Common adverse reactions which occurred in ≥20% of patients treated with Fabrazyme and >2.5% compared to placebo are: upper respiratory tract infection, chills, pyrexia, headache, cough, paresthesia, fatigue, peripheral edema, dizziness and rash.

Table 2: Summary of Common Adverse Reactions * in Clinical Trials of Patients with Fabry Disease
Adverse Reaction Fabrazyme(n=80 )% Placebo(n=60)%
Reported at rate of at least 5% in Fabrazyme-treated patients and greater than 2.5% compared to placebo-treated patients.
Upper respiratory tract infection 44 30
Chills 43 12
Pyrexia 39 22
Headache 39 28
Cough 33 25
Paresthesia 31 18
Fatigue 24 17
Peripheral edema 21 7
Dizziness 21 8
Rash 20 10
Pain in extremity 19 8
Nasal congestion 19 15
Lower respiratory tract infection 18 7
Pain 16 13
Back pain 16 10
Myalgia 14 5
Hypertension 14 5
Feeling cold 11 2
Pruritus 10 3
Tachycardia 9 3
Sinusitis 9 3
Excoriation 9 2
Increased blood creatinine 9 5
Tinnitus 8 3
Dyspnea 8 2
Respiratory tract congestion 8 2
Toothache 6 3
Pharyngitis 6 2
Fall 6 3
Burning sensation 6 0
Anxiety 6 3
Depression 6 2
Wheezing 6 0
Hypoacusis 5 0
Chest discomfort 5 2
Fungal infection 5 0
Viral infection 5 0
Muscle spasms 5 2
Hot flush 5 0

Serious and/or frequently occurring (≥5% incidence) related adverse reactions based on a pooled analysis of 150 patients treated with Fabrazyme consisted of one or more of the following: chills, pyrexia, feeling hot or cold, dyspnea, nausea, flushing, headache, vomiting, paresthesia, fatigue, pruritus, pain in extremity, hypertension, chest pain, throat tightness, abdominal pain, dizziness, tachycardia, nasal congestion, diarrhea, edema peripheral, myalgia, back pain, pallor, bradycardia, urticaria, hypotension, face edema, rash, and somnolence. The occurrence of somnolence can be attributed to clinical trial specified pretreatment with antihistamines. Most infusion-related reactions requiring intervention were ameliorated with slowing of the infusion rate, temporarily stopping the infusion, and/or administration of antipyretics, antihistamines, or steroids.

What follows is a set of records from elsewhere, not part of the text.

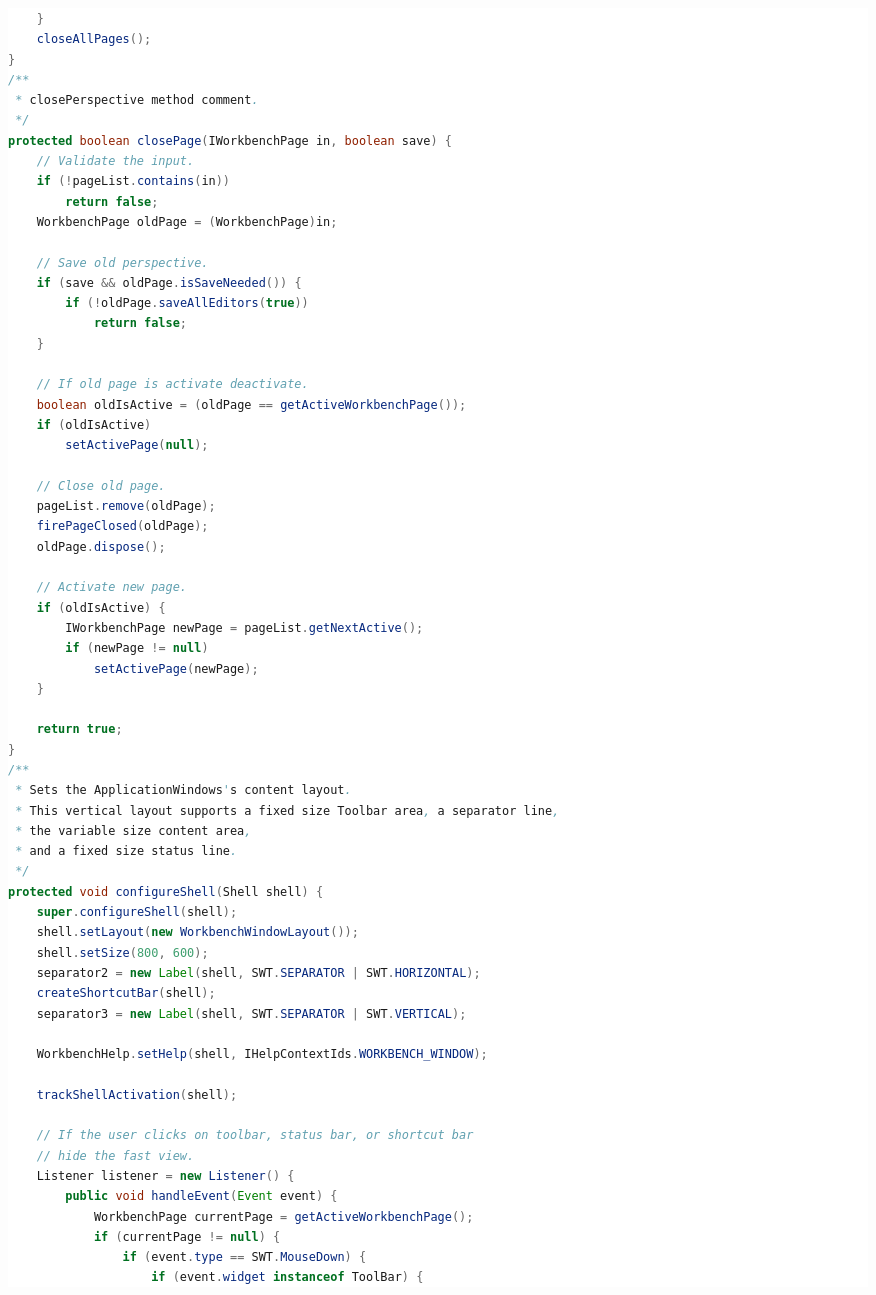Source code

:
 ```java
	}
	closeAllPages();
}
/**
 * closePerspective method comment.
 */
protected boolean closePage(IWorkbenchPage in, boolean save) {
	// Validate the input.
	if (!pageList.contains(in))
		return false;
	WorkbenchPage oldPage = (WorkbenchPage)in;

	// Save old perspective.
	if (save && oldPage.isSaveNeeded()) {
		if (!oldPage.saveAllEditors(true))
			return false;
	}

	// If old page is activate deactivate.
	boolean oldIsActive = (oldPage == getActiveWorkbenchPage());
	if (oldIsActive)
		setActivePage(null);
		
	// Close old page. 
	pageList.remove(oldPage);
	firePageClosed(oldPage);
	oldPage.dispose();
	
	// Activate new page.
	if (oldIsActive) {
		IWorkbenchPage newPage = pageList.getNextActive();
		if (newPage != null)
			setActivePage(newPage);
	}

	return true;
}
/**
 * Sets the ApplicationWindows's content layout.
 * This vertical layout supports a fixed size Toolbar area, a separator line,
 * the variable size content area,
 * and a fixed size status line.
 */
protected void configureShell(Shell shell) {
	super.configureShell(shell);
	shell.setLayout(new WorkbenchWindowLayout());
	shell.setSize(800, 600);
	separator2 = new Label(shell, SWT.SEPARATOR | SWT.HORIZONTAL);
	createShortcutBar(shell);
	separator3 = new Label(shell, SWT.SEPARATOR | SWT.VERTICAL);

	WorkbenchHelp.setHelp(shell, IHelpContextIds.WORKBENCH_WINDOW);

	trackShellActivation(shell);
	
	// If the user clicks on toolbar, status bar, or shortcut bar
	// hide the fast view.
	Listener listener = new Listener() {
		public void handleEvent(Event event) {
			WorkbenchPage currentPage = getActiveWorkbenchPage();
			if (currentPage != null) {
				if (event.type == SWT.MouseDown) {
					if (event.widget instanceof ToolBar) {
```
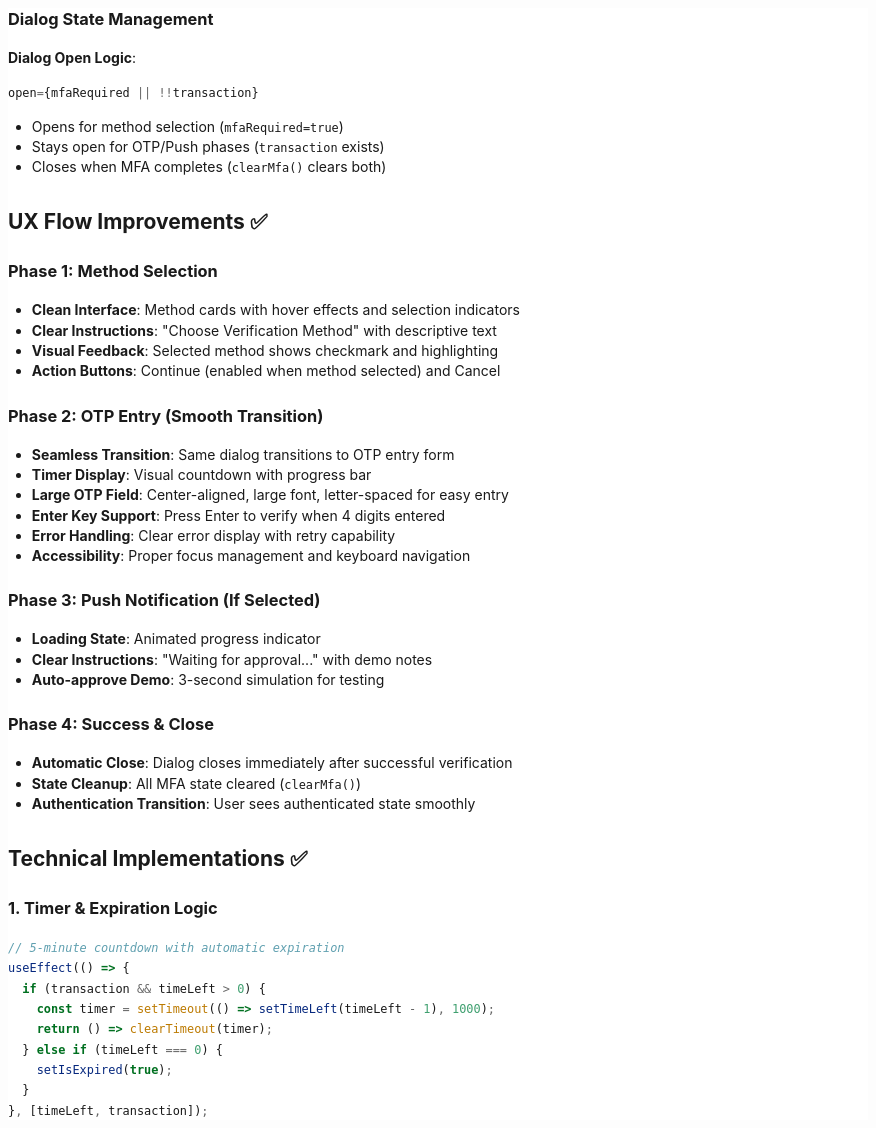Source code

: ### Dialog State Management

**Dialog Open Logic**:
```typescript
open={mfaRequired || !!transaction}
```
- Opens for method selection (`mfaRequired=true`)
- Stays open for OTP/Push phases (`transaction` exists)
- Closes when MFA completes (`clearMfa()` clears both)

## UX Flow Improvements ✅

### Phase 1: Method Selection
- **Clean Interface**: Method cards with hover effects and selection indicators
- **Clear Instructions**: "Choose Verification Method" with descriptive text
- **Visual Feedback**: Selected method shows checkmark and highlighting
- **Action Buttons**: Continue (enabled when method selected) and Cancel

### Phase 2: OTP Entry (Smooth Transition)
- **Seamless Transition**: Same dialog transitions to OTP entry form
- **Timer Display**: Visual countdown with progress bar
- **Large OTP Field**: Center-aligned, large font, letter-spaced for easy entry
- **Enter Key Support**: Press Enter to verify when 4 digits entered
- **Error Handling**: Clear error display with retry capability
- **Accessibility**: Proper focus management and keyboard navigation

### Phase 3: Push Notification (If Selected)
- **Loading State**: Animated progress indicator
- **Clear Instructions**: "Waiting for approval..." with demo notes
- **Auto-approve Demo**: 3-second simulation for testing

### Phase 4: Success & Close
- **Automatic Close**: Dialog closes immediately after successful verification
- **State Cleanup**: All MFA state cleared (`clearMfa()`)
- **Authentication Transition**: User sees authenticated state smoothly

## Technical Implementations ✅

### 1. Timer & Expiration Logic
```typescript
// 5-minute countdown with automatic expiration
useEffect(() => {
  if (transaction && timeLeft > 0) {
    const timer = setTimeout(() => setTimeLeft(timeLeft - 1), 1000);
    return () => clearTimeout(timer);
  } else if (timeLeft === 0) {
    setIsExpired(true);
  }
}, [timeLeft, transaction]);
```
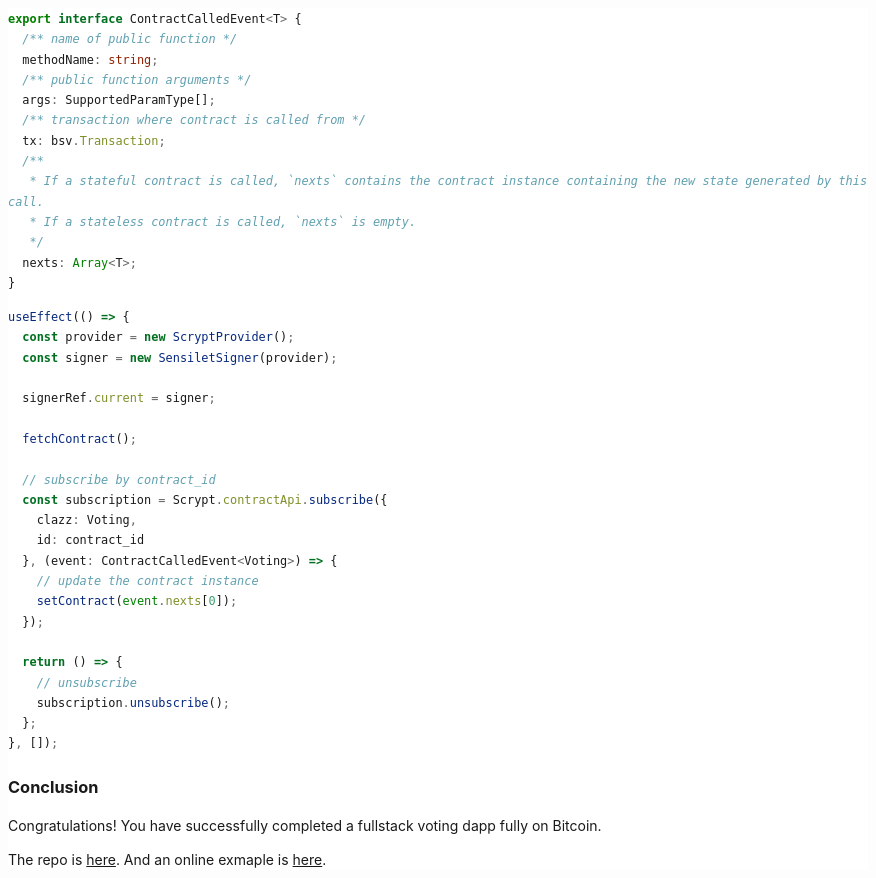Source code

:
 ```ts
export interface ContractCalledEvent<T> {
  /** name of public function */
  methodName: string;
  /** public function arguments */
  args: SupportedParamType[];
  /** transaction where contract is called from */
  tx: bsv.Transaction;
  /**
   * If a stateful contract is called, `nexts` contains the contract instance containing the new state generated by this call.
   * If a stateless contract is called, `nexts` is empty.
   */
  nexts: Array<T>;
}
```

```ts
useEffect(() => {
  const provider = new ScryptProvider();
  const signer = new SensiletSigner(provider);

  signerRef.current = signer;

  fetchContract();

  // subscribe by contract_id
  const subscription = Scrypt.contractApi.subscribe({
    clazz: Voting,
    id: contract_id
  }, (event: ContractCalledEvent<Voting>) => {
    // update the contract instance 
    setContract(event.nexts[0]);
  });

  return () => {
    // unsubscribe
    subscription.unsubscribe();
  };
}, []);
```

### Conclusion

Congratulations! You have successfully completed a fullstack voting dapp fully on Bitcoin.

The repo is [here](https://github.com/sCrypt-Inc/voting). And an online exmaple is [here](http://classic.scrypt.io/voting).
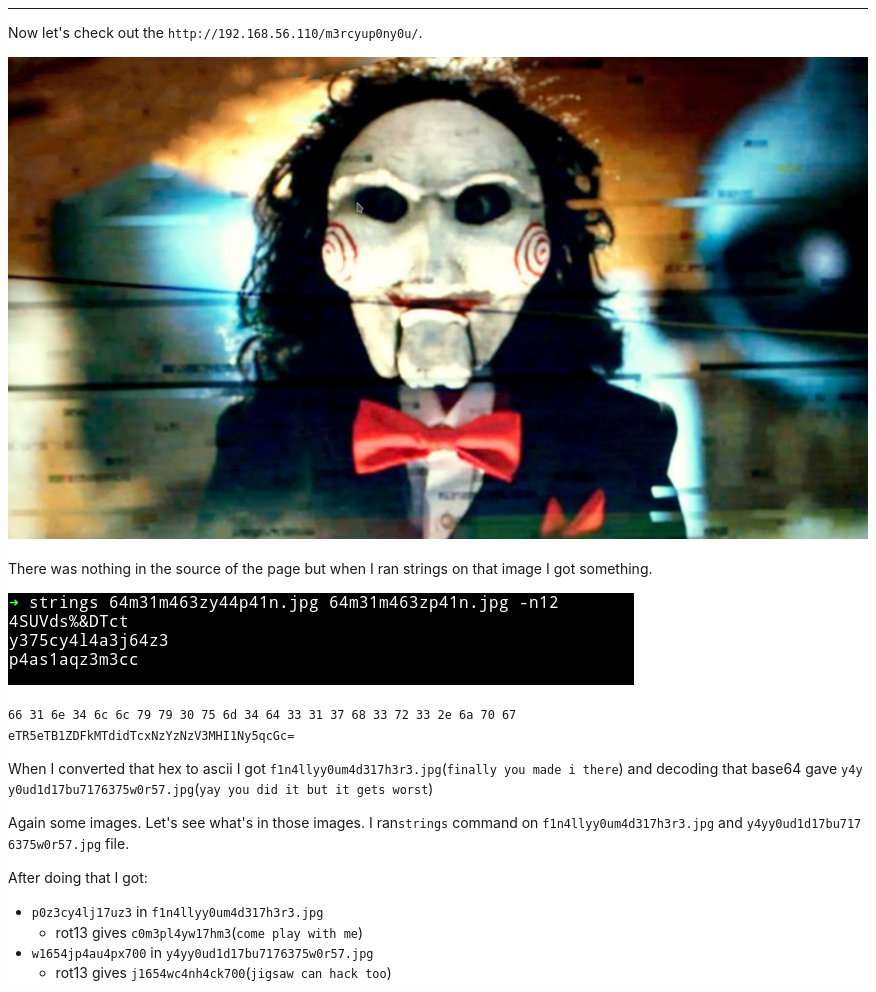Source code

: 
***

Now let's check out the `http://192.168.56.110/m3rcyup0ny0u/`.

![](images/jigsaw2/website-4.png)

There was nothing in the source of the page but when I ran strings on that image I got something.

![](images/jigsaw2/strings.png)

```
66 31 6e 34 6c 6c 79 79 30 75 6d 34 64 33 31 37 68 33 72 33 2e 6a 70 67
eTR5eTB1ZDFkMTdidTcxNzYzNzV3MHI1Ny5qcGc=
```

When I converted that hex to ascii I got `f1n4llyy0um4d317h3r3.jpg`(`finally you made i there`) and decoding that base64 gave `y4yy0ud1d17bu7176375w0r57.jpg`(`yay you did it but it gets worst`)

Again some images. Let's see what's in those images. I ran`strings` command on `f1n4llyy0um4d317h3r3.jpg` and `y4yy0ud1d17bu7176375w0r57.jpg` file.

After doing that I got:

* `p0z3cy4lj17uz3` in `f1n4llyy0um4d317h3r3.jpg`
    - rot13 gives `c0m3pl4yw17hm3`(`come play with me`)
* `w1654jp4au4px700` in `y4yy0ud1d17bu7176375w0r57.jpg`
    - rot13 gives `j1654wc4nh4ck700`(`jigsaw can hack too`)
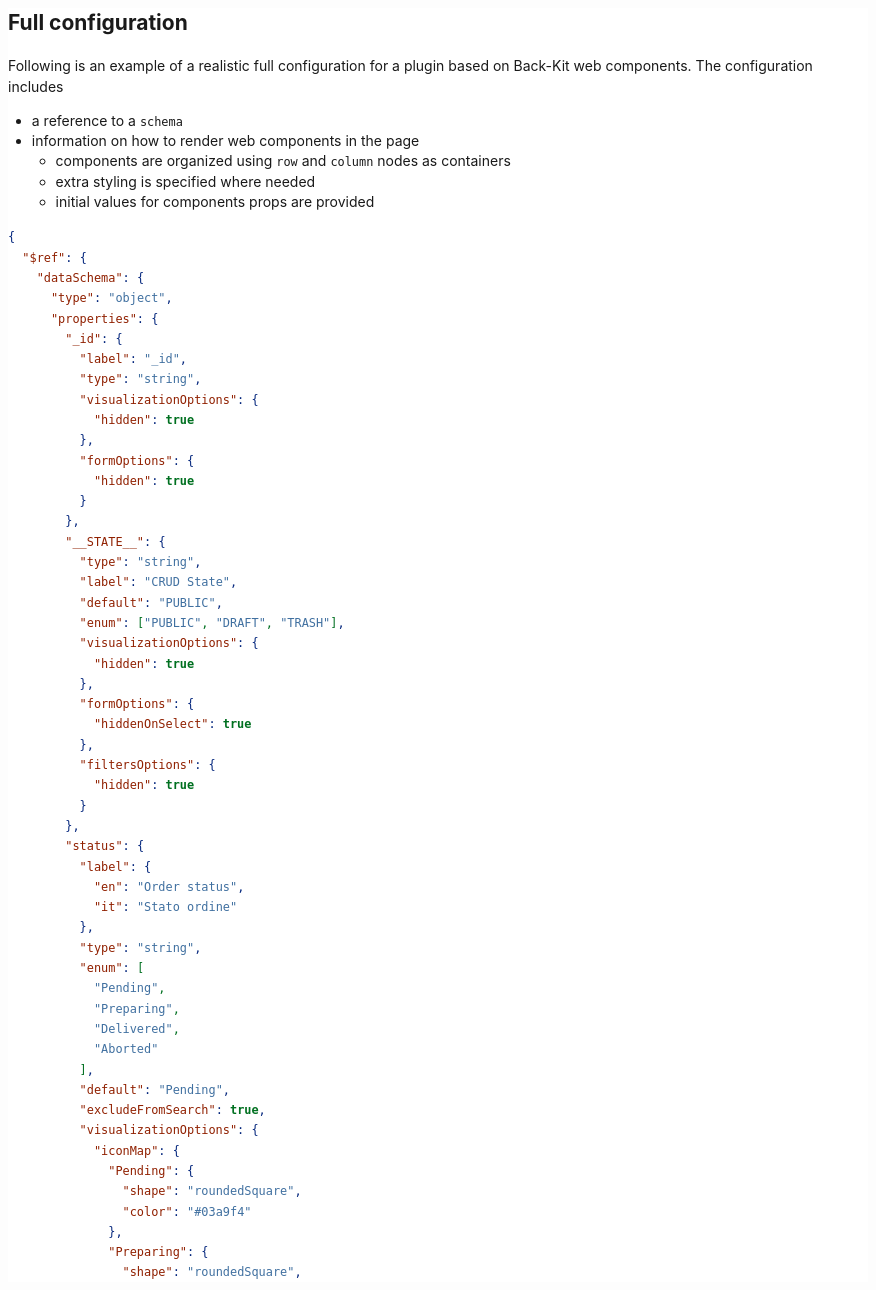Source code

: ## Full configuration

Following is an example of a realistic full configuration for a plugin based on Back-Kit web components. The configuration includes

- a reference to a `schema`
- information on how to render web components in the page
  - components are organized using `row` and `column` nodes as containers
  - extra styling is specified where needed
  - initial values for components props are provided

```json
{
  "$ref": {
    "dataSchema": {
      "type": "object",
      "properties": {
        "_id": {
          "label": "_id",
          "type": "string",
          "visualizationOptions": {
            "hidden": true
          },
          "formOptions": {
            "hidden": true
          }
        },
        "__STATE__": {
          "type": "string",
          "label": "CRUD State",
          "default": "PUBLIC",
          "enum": ["PUBLIC", "DRAFT", "TRASH"],
          "visualizationOptions": {
            "hidden": true
          },
          "formOptions": {
            "hiddenOnSelect": true
          },
          "filtersOptions": {
            "hidden": true
          }
        },
        "status": {
          "label": {
            "en": "Order status",
            "it": "Stato ordine"
          },
          "type": "string",
          "enum": [
            "Pending",
            "Preparing",
            "Delivered",
            "Aborted"
          ],
          "default": "Pending",
          "excludeFromSearch": true,
          "visualizationOptions": {
            "iconMap": {
              "Pending": {
                "shape": "roundedSquare",
                "color": "#03a9f4"
              },
              "Preparing": {
                "shape": "roundedSquare",
```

Other reported serious adverse events included stroke, pain, ataxia, bradycardia, cardiac arrhythmia, cardiac arrest, decreased cardiac output, vertigo, and nephrotic syndrome. These adverse events also occur as manifestations of Fabry disease; an alteration in frequency or severity cannot be determined from the small numbers of patients studied.

Adverse Reactions in Pediatric Patients

The safety profile of Fabrazyme in pediatric Fabry disease patients, ages 8 to 16 years, was found to be consistent with that seen in adults [see Use in Specific Populations (8.4) and Clinical Studies (14)]. The safety of Fabrazyme in patients younger than 8 years of age has not been evaluated.